Medical Content Created by the Faculty of the
Harvard Medical School
You wear a hospital gown and sit on a bed or table leaning forward against some pillows. The doctor listens to your lungs with a stethoscope and may tap on your back to find out how much fluid has collected.
An antiseptic solution is used to disinfect an area of skin on one side of your back. A small needle is used to numb a patch of skin between two of your lower ribs. The numbing medicine usually stings for a second.
A needle on an empty syringe is then inserted into the skin and pushed forward between the ribs. The needle is advanced until it enters the fluid collection inside your chest wall. You might feel some minor pressure as the needle is inserted.
The syringe draws out a fluid sample. If your doctor wants to remove a larger amount of fluid, a thin, soft plastic tube is used instead.
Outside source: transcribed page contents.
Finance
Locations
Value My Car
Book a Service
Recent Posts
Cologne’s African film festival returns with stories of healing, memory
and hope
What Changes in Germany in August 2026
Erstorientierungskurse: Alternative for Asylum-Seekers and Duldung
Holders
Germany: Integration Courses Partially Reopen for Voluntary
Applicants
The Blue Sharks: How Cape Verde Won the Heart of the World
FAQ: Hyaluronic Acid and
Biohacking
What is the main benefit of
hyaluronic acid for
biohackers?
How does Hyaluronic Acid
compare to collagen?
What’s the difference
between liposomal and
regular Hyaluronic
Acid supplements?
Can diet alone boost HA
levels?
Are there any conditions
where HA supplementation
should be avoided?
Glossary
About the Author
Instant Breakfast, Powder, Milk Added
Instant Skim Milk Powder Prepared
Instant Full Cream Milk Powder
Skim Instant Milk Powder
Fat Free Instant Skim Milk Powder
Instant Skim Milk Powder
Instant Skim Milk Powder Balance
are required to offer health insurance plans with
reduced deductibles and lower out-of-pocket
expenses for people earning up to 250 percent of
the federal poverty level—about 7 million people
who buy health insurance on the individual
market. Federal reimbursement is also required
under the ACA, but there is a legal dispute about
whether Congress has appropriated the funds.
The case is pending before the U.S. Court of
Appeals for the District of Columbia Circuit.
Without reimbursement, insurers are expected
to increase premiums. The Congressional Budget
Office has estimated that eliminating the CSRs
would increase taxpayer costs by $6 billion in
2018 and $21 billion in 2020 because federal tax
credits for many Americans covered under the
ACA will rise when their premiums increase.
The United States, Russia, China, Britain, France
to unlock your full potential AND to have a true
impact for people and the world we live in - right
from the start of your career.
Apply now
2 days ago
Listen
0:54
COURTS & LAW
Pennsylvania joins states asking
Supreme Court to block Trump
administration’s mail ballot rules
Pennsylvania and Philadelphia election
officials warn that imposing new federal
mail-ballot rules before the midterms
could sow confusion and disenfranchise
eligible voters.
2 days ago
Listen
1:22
The tube leads to a large jar. While the doctor is attaching the tubing, he or she might ask you to hum out loud. This humming is for your safety: It prevents you from taking a deep breath, which could expand your lung, causing it to touch the needle.
It sometimes takes 15 minutes or longer to remove the necessary amount of fluid. Most patients feel no discomfort during this time, although a few patients feel some chest pain at the end of the procedure as their lung expands and touches the chest wall. After the fluid is removed, a bandage is placed on your back.